Hay’at Tahrir al Sham (also known as HTS) freed Hossam Mahmoud as part of an amnesty on 6 June, after holding him for six months. But HTS continues to hold Amjad al Maleh, who was captured at the same time as Mahmoud, on 10 December 2017, as they were reporting near the northern city of Idlib.
HTS has released other citizen-journalists in recent months. On 24 May, it freed Ahmed al Akhras, who had been arrested on 28 April. And it freed Ali Al Dalati on 28 February after holding him for two months.
Shortly before Mahmoud’s release, RSF contacted the local authorities in the Idlib region where HTS operates. They said they were holding neither of these two citizen-journalists and insisted that they did not arrest journalists and were even ready to protect them.
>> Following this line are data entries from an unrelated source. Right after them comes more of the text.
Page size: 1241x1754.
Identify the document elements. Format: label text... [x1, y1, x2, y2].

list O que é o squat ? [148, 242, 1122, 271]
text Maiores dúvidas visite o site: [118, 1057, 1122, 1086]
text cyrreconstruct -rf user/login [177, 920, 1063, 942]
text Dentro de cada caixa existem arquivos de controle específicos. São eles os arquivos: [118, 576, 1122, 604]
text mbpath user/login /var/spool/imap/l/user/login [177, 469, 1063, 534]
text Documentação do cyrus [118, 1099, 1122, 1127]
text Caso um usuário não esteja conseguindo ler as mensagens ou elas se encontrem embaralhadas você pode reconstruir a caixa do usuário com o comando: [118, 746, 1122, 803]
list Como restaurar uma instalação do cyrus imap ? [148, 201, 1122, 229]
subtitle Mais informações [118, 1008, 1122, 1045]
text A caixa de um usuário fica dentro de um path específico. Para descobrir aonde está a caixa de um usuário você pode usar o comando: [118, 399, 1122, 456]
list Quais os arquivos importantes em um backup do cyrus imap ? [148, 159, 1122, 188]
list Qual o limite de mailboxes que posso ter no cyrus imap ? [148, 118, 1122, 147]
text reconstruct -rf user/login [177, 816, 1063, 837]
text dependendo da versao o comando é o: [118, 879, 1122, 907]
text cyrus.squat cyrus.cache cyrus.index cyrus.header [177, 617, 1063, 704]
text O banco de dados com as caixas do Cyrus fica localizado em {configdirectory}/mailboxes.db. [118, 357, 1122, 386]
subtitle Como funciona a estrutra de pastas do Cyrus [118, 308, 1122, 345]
Clearly concerned about their international image, the authorities posted a registration form online on 29 April for use by foreign journalists interested in covering the region.
“We call for the immediate release of Amjad al Maleh after the release of other citizen-journalists in recent months,” RSF said. “The conditions in which these hostages are held and the mistreatment to which some are subjected constitute acts of torture punishable under international law.”
Sources have told RSF that citizen-journalists held by HTS are sometimes subjected to very violent interrogations and beaten with the aim of making them give up being reporters. HTS often accuses those who are not its supporters of doing “media work without permission” or of collaborating with the “ungodly West” if the western media have used their photos.
Despite internal divisions, HTS wants to win the battle for local public opinion and to control the media’s reporting.
Like all civilians, journalists are exposed to be possibility of being kidnapped or murdered by any of the armed groups present in Syria. The Syrian and Turkish forces that recently took control of the Afrin region have arrested and intimidated several reporters and photographers.
Seven journalists and media workers have been killed by the Syrian regular army and its allies since the start of the year. Ranked 177th out of 180 countries in RSF's 2018 World Press Freedom Index, Syria continued to be the world’s most dangerous country for journalists last year.